Discovering Value of Your Farm or Business

What is your business worth?  Is it worth a million dollars?  It may be, but to know you must discover the net worth of your farm or business.  That may sound ridiculous, but it is possible.  If you own 340 acres and that land is worth $3,000 per acre, your land assets are worth more than $1 million.  Hopefully, the undiscovered net worth of your operation is at least positive.

A more compelling question is whether your business net worth is growing or shrinking.  Hopefully it is growing.  But too many farmers have borrowed enough money that the interest payments on that debt don’t allow their equity to grow – even when the farm is making all its payments.

There is an easy tool for taking a financial snapshot of your business called a balance sheet.  The mere mention of a financial tool, like a balance sheet, can be intimidating.  The balance sheet is simply a list of one’s assets and liabilities, or debts.  The most difficult part of a balance sheet is getting started.  Listing current, intermediate, and long-term assets and liabilities each year at the same time, provides the farm business with a record of change over time.  It is like taking a photo each year of how your kids change and grow over the years.  Well, maybe not quite the same, but you get the picture.

Balance sheets play an important role for helping beginning farmers, farms expanding into new enterprises, and assisting individuals with retirement and estate planning.  They impact a business from beginning to end.

The benefit of listing the current and long-term assets and liabilities is in the calculation of the net worth.  The net worth is the assets minus the liabilities.
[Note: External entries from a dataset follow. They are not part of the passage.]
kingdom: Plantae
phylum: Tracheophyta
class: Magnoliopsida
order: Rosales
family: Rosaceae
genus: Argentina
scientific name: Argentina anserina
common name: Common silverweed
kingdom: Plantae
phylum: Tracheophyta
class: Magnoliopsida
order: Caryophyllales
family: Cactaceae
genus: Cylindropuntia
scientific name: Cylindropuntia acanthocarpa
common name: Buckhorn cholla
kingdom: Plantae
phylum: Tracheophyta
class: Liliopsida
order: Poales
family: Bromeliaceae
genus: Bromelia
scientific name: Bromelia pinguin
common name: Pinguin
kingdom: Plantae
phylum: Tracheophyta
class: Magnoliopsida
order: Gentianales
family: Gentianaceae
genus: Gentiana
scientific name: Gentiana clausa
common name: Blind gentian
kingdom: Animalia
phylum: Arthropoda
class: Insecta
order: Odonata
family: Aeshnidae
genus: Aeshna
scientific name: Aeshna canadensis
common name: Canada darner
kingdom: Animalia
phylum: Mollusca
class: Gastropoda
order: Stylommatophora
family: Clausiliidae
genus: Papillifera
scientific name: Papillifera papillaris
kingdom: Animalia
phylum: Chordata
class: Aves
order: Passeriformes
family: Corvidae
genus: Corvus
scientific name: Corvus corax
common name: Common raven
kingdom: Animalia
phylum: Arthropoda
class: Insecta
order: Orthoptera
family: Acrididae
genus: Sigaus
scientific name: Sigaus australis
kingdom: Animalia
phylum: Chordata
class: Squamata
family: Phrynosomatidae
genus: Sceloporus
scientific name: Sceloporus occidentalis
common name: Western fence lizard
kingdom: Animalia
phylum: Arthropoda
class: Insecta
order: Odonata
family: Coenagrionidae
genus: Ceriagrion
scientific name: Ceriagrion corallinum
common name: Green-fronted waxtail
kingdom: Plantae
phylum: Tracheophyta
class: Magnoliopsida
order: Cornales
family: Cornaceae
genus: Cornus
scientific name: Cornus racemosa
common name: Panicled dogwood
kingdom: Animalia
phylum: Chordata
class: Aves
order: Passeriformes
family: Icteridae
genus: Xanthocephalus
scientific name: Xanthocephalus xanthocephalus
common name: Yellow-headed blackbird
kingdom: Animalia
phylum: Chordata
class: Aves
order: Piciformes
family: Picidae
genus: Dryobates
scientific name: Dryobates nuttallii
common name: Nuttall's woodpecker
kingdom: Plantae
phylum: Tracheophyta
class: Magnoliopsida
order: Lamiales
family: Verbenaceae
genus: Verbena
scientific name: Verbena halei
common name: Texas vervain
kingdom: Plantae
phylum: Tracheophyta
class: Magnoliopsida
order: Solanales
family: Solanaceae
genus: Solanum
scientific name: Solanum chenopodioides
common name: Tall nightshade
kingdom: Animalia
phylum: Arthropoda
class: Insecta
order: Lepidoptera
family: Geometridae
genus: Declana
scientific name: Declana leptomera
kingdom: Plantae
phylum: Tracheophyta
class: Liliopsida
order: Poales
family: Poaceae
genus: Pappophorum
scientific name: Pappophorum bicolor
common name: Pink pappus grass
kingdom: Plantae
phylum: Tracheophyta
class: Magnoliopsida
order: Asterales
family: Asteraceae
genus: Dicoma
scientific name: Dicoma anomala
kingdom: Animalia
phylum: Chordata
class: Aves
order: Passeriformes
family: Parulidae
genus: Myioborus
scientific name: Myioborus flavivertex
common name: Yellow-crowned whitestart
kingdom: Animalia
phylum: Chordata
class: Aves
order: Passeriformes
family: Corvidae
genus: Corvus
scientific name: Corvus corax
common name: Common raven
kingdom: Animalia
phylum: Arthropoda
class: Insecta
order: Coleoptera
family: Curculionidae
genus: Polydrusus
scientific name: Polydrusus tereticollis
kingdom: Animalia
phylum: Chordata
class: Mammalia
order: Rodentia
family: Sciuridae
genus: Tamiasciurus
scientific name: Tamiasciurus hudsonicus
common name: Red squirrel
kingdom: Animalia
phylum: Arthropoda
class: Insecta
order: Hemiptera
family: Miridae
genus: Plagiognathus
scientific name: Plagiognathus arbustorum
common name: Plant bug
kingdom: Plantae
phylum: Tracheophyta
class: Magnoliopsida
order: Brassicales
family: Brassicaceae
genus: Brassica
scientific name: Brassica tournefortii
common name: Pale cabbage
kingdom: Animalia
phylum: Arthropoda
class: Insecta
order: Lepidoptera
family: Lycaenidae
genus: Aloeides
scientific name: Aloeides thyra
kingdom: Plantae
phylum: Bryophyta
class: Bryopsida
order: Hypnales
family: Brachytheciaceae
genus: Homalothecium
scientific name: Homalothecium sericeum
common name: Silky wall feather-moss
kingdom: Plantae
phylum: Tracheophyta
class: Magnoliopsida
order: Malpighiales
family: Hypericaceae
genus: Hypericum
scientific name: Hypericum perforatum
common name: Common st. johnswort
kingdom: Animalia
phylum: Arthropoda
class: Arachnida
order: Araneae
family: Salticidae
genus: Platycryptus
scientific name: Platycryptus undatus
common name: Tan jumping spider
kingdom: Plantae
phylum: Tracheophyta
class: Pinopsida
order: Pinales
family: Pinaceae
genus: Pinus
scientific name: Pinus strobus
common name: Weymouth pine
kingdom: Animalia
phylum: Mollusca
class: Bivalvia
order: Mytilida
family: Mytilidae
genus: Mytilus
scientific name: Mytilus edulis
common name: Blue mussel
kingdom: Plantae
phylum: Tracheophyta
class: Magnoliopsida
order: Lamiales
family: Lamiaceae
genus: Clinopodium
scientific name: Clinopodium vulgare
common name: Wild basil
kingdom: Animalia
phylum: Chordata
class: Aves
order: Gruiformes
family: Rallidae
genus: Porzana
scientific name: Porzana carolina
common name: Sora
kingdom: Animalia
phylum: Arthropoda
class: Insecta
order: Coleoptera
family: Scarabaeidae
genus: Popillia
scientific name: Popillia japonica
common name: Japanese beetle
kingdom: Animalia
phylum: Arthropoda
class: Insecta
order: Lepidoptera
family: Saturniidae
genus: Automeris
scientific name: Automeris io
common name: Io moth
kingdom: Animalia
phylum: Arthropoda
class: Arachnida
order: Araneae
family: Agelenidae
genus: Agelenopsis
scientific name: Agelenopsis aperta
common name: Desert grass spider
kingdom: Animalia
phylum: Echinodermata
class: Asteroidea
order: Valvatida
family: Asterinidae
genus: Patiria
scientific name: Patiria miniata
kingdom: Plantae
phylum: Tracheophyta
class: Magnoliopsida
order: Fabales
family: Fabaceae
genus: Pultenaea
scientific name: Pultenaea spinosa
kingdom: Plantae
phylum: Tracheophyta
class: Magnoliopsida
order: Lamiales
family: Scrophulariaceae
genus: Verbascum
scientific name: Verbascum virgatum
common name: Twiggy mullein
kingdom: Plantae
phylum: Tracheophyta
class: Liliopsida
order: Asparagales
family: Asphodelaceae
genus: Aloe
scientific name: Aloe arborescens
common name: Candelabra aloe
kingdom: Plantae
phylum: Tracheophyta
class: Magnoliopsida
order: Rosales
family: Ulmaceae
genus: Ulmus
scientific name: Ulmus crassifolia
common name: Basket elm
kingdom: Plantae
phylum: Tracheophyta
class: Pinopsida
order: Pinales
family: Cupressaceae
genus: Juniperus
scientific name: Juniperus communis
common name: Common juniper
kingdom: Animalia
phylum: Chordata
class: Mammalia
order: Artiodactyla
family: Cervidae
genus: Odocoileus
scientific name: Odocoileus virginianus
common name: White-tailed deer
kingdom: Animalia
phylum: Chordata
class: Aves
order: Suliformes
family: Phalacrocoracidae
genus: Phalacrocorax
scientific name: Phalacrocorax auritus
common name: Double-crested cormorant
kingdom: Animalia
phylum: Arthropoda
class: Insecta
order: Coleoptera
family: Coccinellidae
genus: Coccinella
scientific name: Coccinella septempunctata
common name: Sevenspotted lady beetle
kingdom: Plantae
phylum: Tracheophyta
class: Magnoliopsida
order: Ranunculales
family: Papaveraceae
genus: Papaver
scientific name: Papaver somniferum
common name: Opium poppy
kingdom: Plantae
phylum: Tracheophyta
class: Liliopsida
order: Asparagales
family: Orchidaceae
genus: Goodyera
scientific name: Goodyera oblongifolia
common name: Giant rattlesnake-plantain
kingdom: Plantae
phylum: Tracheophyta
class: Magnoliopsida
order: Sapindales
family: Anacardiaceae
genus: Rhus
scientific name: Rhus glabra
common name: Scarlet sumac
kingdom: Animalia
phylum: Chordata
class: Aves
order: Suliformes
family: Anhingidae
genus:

There are some important things to know about building balance sheets.  Pick a time of the year that is easy to remember, like January 1.  Then make sure that as January 1 approaches you hold true to that date.  While that date is easy to remember, another date may serve your business better.  Consistency of building a balance sheet at the same time each year is a greater priority than the specific date.

There is more than one way to value your assets.  The two most common methods are the market value and the cost value.  The market value reflects the value of the assets if sold.  The cost value is the value of what has been paid for that asset.  These two values can be quite different for assets such as equipment that has been depreciated or replacement heifers that were raised on the farm.  Take care to use the same method from year to year.

The market value approach is best if there is a need to understand the solvency of the business.  This also plays a greater role in valuing an estate for distribution among the heirs.  The cost value on the other hand can provide a greater view of the profitability of the business over time.  This method also requires access to better business records for accurately.  Both methods are important.  Just pick one to get started.

Iowa State University Extension Guide on, “Understanding Net Worth,” is a nice summary.

Whether you are thinking about beginning to farm, or wondering how to divide up your estate for your kids, balance sheets are a vital part of successful business management. You may even discover your farm is a $1 million operation.